Everything in the listing below from the line containing "left back paw: (145, 286)" through the line containing "right knee: (153, 248)" must be repeated exactly; the remaining lines are not wanted.

Dataset extract »
== == ==
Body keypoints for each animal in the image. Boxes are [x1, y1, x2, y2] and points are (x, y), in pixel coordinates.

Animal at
== == ==
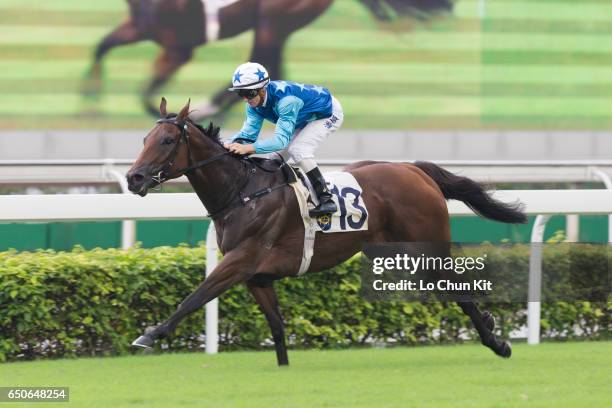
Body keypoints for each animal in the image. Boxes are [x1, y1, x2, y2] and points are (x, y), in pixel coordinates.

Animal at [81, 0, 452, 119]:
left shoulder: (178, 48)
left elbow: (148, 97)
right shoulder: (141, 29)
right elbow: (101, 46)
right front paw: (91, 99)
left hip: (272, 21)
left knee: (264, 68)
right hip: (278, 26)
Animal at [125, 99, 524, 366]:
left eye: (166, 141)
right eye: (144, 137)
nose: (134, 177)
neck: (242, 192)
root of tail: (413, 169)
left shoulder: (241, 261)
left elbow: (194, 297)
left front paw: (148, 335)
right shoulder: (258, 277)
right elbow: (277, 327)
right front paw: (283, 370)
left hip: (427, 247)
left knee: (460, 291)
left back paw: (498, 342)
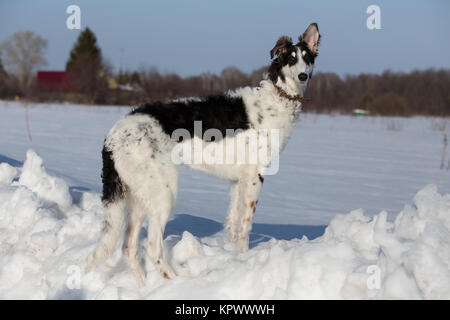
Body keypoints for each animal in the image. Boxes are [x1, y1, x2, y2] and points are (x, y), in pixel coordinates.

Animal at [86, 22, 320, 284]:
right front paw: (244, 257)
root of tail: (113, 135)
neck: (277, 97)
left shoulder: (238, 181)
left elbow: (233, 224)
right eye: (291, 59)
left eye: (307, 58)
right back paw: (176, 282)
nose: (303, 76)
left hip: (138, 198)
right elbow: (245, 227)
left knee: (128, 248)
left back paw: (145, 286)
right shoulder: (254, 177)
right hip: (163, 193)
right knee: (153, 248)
== == ==
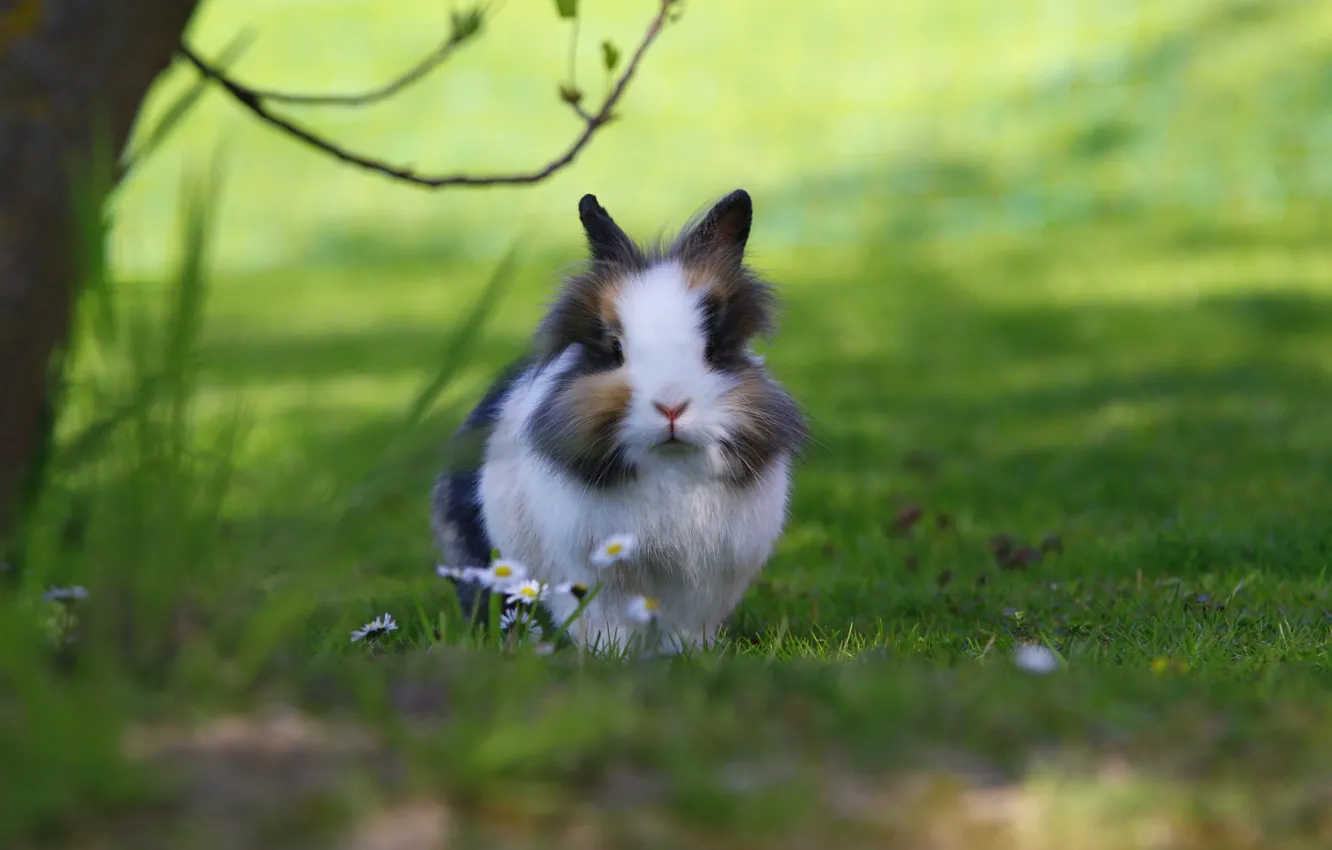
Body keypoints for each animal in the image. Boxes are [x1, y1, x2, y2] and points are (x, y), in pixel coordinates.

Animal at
== == ==
The answer »
left back paw: (145, 286)
right shoulder: (254, 177)
right hip: (163, 193)
right knee: (153, 248)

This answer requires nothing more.